New SKUs—including Korean chips and sauces, and smaller-sized bubble tea cans for general and modern trade—are under development.
Growth and future potential
In FY25, Boba Bhai posted a net revenue of Rs 30 crore—a big jump from Rs 5 crore in FY24. Dine-in outlets contributed about 20% of this. The company now plans to convert all its 30 cloud kitchens into physical QSRs; the goal is to reach 100 outlets by the end of this fiscal year.
Each of its outlets are company-owned and company-operated, with an average capex of Rs 14 lakh and a 12-14 months breakeven period.
According to Custom Market Insight, the bubble tea market in India is projected to grow from a valuation of $450.1 million in 2024 to $930.1 million by 2033.

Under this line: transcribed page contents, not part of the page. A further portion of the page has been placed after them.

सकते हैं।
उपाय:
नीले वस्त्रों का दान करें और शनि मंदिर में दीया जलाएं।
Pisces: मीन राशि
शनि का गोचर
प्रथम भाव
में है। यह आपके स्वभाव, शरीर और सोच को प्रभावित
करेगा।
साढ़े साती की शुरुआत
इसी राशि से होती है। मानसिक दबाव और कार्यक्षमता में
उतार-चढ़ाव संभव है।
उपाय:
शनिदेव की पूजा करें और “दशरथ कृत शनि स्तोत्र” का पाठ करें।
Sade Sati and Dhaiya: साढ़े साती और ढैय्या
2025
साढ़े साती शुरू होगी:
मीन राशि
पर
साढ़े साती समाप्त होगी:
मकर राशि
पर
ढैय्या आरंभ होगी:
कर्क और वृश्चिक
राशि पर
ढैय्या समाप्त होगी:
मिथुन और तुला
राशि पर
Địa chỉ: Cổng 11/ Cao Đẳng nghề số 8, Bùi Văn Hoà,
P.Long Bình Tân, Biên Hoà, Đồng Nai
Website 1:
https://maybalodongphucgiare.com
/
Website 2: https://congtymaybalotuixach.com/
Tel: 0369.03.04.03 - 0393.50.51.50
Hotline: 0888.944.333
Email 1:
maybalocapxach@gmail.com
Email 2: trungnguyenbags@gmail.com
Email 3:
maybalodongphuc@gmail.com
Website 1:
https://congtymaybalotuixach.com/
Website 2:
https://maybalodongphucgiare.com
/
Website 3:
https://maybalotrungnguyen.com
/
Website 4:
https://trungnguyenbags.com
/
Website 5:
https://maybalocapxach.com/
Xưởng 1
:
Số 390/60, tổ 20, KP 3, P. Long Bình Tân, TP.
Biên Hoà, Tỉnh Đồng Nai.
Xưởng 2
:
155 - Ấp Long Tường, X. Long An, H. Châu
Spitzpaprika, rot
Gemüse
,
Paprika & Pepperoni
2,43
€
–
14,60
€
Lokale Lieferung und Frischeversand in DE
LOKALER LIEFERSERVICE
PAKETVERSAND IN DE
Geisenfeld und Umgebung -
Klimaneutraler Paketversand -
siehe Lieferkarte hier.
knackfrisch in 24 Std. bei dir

Boba Bhai competes with brands such as The Bubble Room, Bubble Bee, and Dr Bubbles in the beverage space, and Seoulmate and Koriko in the Korean-inspired food category
What sets the brand apart isn’t just the menu and recipe, says Kohli. “It’s also the systems and infrastructure. Our focus is on making culturally relevant formats like bubble tea and Korean snacks accessible, consistent, and scalable across cities.”
Boba Bhai recently expanded to Pune through a delivery-only cloud kitchen setup. Going forward, it aims to deepen its presence in Delhi, Mumbai, Chennai, and Hyderabad, and branch into Tier II cities such as Jaipur and Ahmedabad. Simultaneously, the brand also plans to expand its presence across Swiggy Instamart, Blinkit and Zepto.
Boba Bhai has a 4,000 sq. ft. manufacturing facility in Bengaluru. A new, larger unit is being planned to support both QSR and FMCG expansion in the next 5–7 years.
Looking ahead, the brand expects a revenue of Rs 70 crore–Rs 100 crore in FY26, with quick commerce contributing up to 40% of the topline.